O jogador Luighi, do Palmeiras, foi alvo de atos racistas durante uma partida no Paraguai, levantando debates sobre a eficácia da lei local contra o racismo. Apesar de a legislação prever multas, especialistas apontam limitações para penalizar casos como esse, evidenciando contrastes com a abordagem mais rigorosa do Brasil.

Por Redação gl - Mundo
Atualizado em 10/03/2025 às 7:35 pm

Casos de Racismo no Futebol: O Dilema Legal no Paraguai e as Diferenças com o Brasil

O jogador sub-20 do Palmeiras, Luighi, foi alvo de ofensas racistas durante uma partida contra o Cerro Porteño, no Paraguai, na última quinta-feira (6). Apesar de o país possuir uma lei recente para punir atos de racismo, especialistas avaliam que a aplicação da norma pode ser limitada, deixando o agressor impune. Durante o jogo, o atleta relatou ofensas graves, incluindo ser chamado de “macaco” e ter recebido uma cusparada.

Entenda a Lei Contra o Racismo no Paraguai

Desde 2022, o Paraguai conta com a Lei nº 6.940/2022 para punir atos de racismo. No entanto, a norma classifica o racismo como um “ato infracional”, com penas que incluem apenas multas financeiras de até R$ 7,8 mil, sem previsão de prisão para os infratores. De acordo com o advogado constitucionalista Hugo Estigarribia, a lei oferece um arcabouço legal básico, mas não equipara racismo a crimes mais graves, como ocorre no Brasil.

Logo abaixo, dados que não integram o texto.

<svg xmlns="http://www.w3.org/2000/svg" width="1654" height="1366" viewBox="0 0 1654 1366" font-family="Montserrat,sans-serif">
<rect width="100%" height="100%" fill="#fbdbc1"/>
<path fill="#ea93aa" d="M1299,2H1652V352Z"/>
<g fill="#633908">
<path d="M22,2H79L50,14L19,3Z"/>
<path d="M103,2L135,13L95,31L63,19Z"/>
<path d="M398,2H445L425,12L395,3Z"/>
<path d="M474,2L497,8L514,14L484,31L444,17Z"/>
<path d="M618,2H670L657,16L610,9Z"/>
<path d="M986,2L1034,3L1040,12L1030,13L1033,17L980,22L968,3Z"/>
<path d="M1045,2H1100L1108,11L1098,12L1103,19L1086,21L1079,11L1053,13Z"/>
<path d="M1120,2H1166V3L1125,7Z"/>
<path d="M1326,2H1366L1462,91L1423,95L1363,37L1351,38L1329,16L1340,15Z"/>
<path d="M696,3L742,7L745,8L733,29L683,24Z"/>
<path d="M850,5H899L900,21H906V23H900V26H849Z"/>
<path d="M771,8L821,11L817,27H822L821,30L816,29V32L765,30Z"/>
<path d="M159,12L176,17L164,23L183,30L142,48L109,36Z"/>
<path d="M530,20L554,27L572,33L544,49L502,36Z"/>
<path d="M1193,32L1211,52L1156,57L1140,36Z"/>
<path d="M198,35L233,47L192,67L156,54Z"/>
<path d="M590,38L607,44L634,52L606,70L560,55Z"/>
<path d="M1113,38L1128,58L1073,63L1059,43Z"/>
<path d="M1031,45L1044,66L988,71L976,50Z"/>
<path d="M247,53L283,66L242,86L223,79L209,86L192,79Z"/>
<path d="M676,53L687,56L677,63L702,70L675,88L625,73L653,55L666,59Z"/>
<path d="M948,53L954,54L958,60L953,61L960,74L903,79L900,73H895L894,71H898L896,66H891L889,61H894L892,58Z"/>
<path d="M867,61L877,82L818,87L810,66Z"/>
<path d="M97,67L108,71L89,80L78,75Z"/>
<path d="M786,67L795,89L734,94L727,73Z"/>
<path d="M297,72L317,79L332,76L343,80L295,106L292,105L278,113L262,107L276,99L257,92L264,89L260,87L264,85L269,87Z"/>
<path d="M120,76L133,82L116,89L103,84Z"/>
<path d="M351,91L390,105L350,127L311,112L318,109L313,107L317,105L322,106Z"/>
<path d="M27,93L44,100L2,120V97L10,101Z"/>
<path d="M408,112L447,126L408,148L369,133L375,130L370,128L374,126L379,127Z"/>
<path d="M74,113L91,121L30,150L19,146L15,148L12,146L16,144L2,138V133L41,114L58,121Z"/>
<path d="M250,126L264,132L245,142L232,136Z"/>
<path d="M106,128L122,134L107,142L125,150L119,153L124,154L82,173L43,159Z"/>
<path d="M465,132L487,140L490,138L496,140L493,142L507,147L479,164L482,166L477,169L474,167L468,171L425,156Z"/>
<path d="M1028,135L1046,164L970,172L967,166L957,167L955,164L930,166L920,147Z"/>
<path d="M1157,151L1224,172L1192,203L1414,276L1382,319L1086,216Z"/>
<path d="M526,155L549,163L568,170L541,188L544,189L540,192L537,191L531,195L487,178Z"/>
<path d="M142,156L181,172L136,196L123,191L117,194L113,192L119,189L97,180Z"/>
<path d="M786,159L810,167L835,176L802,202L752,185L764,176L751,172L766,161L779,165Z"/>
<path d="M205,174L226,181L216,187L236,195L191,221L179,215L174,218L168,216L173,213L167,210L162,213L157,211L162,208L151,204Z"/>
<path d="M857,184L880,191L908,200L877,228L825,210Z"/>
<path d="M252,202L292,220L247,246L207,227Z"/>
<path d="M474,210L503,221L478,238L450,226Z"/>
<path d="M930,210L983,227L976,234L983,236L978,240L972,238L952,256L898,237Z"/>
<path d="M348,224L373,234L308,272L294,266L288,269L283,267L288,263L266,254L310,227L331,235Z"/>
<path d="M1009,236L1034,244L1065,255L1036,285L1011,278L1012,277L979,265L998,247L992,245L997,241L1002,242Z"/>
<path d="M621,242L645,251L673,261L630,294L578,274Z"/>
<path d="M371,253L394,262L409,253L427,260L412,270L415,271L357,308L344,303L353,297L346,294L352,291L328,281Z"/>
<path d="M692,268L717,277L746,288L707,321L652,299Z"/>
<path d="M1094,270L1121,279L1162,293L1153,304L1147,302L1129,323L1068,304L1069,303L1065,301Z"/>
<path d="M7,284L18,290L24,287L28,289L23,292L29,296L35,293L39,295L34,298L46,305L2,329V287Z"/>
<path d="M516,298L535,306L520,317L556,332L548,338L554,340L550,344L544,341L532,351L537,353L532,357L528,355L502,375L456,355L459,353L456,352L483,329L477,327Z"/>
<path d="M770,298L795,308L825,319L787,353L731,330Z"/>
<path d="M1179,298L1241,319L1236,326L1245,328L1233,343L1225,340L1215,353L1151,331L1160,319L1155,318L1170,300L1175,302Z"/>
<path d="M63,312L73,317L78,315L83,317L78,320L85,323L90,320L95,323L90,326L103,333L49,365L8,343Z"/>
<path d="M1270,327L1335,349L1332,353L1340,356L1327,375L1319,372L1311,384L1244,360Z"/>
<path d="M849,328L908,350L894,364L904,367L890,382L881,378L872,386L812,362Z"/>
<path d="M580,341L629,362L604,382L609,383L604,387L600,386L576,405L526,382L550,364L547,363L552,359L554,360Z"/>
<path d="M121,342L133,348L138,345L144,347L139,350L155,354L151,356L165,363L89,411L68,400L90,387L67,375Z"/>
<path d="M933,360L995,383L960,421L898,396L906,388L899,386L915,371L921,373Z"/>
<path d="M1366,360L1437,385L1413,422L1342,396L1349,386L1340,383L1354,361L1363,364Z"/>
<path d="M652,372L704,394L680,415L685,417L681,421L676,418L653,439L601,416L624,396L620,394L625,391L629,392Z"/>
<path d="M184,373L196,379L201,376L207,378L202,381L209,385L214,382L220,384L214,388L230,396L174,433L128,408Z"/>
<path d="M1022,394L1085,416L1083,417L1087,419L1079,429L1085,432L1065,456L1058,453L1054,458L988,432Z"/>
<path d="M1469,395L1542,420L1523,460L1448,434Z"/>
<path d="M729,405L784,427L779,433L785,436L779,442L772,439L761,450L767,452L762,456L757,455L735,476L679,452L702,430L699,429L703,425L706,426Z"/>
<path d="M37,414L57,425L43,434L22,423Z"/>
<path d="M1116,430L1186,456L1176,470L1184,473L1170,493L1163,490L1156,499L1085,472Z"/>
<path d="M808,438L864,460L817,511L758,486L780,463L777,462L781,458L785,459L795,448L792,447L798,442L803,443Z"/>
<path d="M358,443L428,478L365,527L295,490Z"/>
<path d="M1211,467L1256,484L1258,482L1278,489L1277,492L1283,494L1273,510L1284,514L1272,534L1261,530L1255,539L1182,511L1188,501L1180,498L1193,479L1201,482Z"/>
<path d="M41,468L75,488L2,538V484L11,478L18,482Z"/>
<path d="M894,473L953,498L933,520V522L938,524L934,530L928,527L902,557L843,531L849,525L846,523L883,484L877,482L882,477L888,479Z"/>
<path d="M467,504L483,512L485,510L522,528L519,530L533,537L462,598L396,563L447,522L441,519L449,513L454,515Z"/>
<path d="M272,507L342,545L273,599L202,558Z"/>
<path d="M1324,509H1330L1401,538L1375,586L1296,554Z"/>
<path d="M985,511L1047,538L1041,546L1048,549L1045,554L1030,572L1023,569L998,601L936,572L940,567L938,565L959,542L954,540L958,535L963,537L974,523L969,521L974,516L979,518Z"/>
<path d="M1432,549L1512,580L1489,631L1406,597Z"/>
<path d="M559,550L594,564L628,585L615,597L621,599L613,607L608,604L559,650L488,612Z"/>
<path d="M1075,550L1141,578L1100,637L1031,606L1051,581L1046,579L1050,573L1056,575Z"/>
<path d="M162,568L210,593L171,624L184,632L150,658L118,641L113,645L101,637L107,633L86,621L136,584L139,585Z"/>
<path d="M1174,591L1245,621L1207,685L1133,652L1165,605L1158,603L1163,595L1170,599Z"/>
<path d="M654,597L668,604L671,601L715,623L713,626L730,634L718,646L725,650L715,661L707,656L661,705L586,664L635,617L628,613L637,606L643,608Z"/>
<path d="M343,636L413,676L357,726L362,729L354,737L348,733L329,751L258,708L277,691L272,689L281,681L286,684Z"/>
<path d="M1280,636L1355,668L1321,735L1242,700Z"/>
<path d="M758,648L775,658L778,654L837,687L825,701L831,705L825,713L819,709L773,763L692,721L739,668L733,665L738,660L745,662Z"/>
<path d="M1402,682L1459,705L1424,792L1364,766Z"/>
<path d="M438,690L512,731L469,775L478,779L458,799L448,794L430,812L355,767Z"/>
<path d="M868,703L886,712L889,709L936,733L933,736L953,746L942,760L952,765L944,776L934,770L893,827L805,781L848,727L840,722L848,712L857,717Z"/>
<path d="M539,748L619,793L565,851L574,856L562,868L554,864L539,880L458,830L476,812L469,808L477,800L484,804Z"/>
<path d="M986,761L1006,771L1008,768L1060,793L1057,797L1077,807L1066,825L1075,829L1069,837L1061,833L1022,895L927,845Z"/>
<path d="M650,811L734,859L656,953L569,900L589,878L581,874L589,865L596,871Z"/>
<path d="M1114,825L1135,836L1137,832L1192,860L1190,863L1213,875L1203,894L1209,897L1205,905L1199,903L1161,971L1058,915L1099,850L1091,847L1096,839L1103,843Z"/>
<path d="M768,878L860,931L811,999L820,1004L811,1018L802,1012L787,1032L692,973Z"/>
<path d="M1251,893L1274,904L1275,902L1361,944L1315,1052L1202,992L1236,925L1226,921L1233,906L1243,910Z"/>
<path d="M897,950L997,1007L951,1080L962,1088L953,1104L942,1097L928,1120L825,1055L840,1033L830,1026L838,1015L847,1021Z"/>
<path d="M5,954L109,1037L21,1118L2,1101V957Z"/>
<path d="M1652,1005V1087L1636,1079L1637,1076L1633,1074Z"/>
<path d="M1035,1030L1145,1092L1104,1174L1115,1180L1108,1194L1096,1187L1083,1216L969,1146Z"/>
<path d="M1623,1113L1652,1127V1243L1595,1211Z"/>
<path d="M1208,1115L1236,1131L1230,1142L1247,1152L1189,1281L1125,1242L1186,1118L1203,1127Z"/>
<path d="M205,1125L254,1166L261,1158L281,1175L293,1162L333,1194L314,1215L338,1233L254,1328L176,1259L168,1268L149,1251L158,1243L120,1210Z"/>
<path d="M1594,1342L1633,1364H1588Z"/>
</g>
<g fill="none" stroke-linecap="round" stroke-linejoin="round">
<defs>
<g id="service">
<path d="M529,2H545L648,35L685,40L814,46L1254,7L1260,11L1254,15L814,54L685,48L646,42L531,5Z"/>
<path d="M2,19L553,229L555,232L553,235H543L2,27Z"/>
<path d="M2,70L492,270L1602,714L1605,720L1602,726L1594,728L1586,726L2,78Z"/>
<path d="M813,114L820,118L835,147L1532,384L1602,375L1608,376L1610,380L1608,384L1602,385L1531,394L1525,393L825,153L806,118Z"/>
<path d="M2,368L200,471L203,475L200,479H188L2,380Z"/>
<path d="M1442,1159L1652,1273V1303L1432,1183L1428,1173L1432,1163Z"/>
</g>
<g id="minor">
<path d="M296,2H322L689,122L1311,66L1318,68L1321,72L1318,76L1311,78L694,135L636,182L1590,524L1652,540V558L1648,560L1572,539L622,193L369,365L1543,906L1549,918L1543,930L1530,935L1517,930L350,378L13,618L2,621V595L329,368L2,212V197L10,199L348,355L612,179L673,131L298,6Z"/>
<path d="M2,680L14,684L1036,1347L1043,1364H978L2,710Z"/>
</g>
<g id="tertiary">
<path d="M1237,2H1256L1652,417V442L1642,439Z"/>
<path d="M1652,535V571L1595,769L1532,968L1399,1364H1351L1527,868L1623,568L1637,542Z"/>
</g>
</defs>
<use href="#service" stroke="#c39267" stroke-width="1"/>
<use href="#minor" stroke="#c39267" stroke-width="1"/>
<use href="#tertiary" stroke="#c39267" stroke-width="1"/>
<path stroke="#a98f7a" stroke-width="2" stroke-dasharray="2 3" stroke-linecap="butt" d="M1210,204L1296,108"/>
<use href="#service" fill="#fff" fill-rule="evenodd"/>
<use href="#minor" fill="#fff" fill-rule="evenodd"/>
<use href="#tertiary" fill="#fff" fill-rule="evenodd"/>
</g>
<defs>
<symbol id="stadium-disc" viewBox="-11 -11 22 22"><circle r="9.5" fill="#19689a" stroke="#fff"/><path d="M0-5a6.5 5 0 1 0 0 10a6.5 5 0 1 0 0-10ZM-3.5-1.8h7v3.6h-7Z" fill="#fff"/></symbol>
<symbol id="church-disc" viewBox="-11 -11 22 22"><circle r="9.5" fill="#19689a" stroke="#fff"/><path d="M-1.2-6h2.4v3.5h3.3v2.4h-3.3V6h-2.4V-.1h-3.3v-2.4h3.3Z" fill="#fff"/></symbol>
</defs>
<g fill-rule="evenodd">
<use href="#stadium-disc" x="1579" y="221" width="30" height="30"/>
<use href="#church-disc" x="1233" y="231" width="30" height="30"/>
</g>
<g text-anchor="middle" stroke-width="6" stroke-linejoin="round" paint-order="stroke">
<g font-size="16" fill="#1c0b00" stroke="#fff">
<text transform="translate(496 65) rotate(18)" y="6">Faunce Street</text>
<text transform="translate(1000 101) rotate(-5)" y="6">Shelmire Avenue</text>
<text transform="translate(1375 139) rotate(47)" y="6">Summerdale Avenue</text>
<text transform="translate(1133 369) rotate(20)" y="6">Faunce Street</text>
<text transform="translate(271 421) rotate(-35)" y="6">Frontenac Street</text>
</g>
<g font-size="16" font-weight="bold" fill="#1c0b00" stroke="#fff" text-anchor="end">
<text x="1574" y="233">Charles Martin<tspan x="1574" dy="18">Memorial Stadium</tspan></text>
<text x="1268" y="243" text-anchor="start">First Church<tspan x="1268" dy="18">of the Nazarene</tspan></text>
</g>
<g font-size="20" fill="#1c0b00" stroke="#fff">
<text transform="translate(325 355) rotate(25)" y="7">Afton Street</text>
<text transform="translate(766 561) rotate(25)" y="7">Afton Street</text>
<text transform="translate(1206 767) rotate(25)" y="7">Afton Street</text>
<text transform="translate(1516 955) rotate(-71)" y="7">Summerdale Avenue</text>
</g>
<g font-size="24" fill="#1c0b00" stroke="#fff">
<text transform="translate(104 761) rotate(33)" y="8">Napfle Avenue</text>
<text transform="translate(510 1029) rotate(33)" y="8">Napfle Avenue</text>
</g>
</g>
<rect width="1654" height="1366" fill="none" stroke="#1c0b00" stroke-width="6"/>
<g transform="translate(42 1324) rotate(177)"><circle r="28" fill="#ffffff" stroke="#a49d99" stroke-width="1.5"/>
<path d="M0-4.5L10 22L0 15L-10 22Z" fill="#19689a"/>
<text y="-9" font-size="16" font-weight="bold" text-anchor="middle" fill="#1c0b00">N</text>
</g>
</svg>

Além disso, há questões de alcance: a lei é direcionada à proteção da “população afrodescendente paraguaia e residentes no território paraguaio”. Isso levanta dúvidas sobre sua aplicabilidade a casos como o de Luighi, um jogador estrangeiro que não reside no país.

Desafios na Aplicação

Especialistas, como os advogados Julio Scarone e Karen Loreiro, apontam limitações práticas da lei. Scarone destaca que a legislação foca em “ideias racistas”, o que dificulta a penalização de gestos ou ações individuais, como imitações ofensivas. Loreiro reforça que a norma paraguaia tem alcance mais restrito em comparação à brasileira, devido às diferenças culturais e demográficas, com menor representação da população negra no Paraguai.

O Contraste com o Brasil

No Brasil, uma lei sancionada em 2023 equipara injúria racial ao crime de racismo, com penas que variam de dois a cinco anos de reclusão, podendo ser dobradas em casos de ações coletivas. Em situações relacionadas a eventos esportivos, a punição também se aplica dentro dos estádios, o que demonstra uma abordagem mais rigorosa em comparação ao Paraguai.

Próximos Passos e Reflexões

Enquanto no Brasil os avanços jurídicos refletem uma postura mais firme contra o racismo, no Paraguai, casos como o de Luighi evidenciam a necessidade de aprimoramento das leis. A disparidade entre as legislações reforça o debate sobre como diferentes culturas tratam questões relacionadas à discriminação e à justiça no esporte e na sociedade.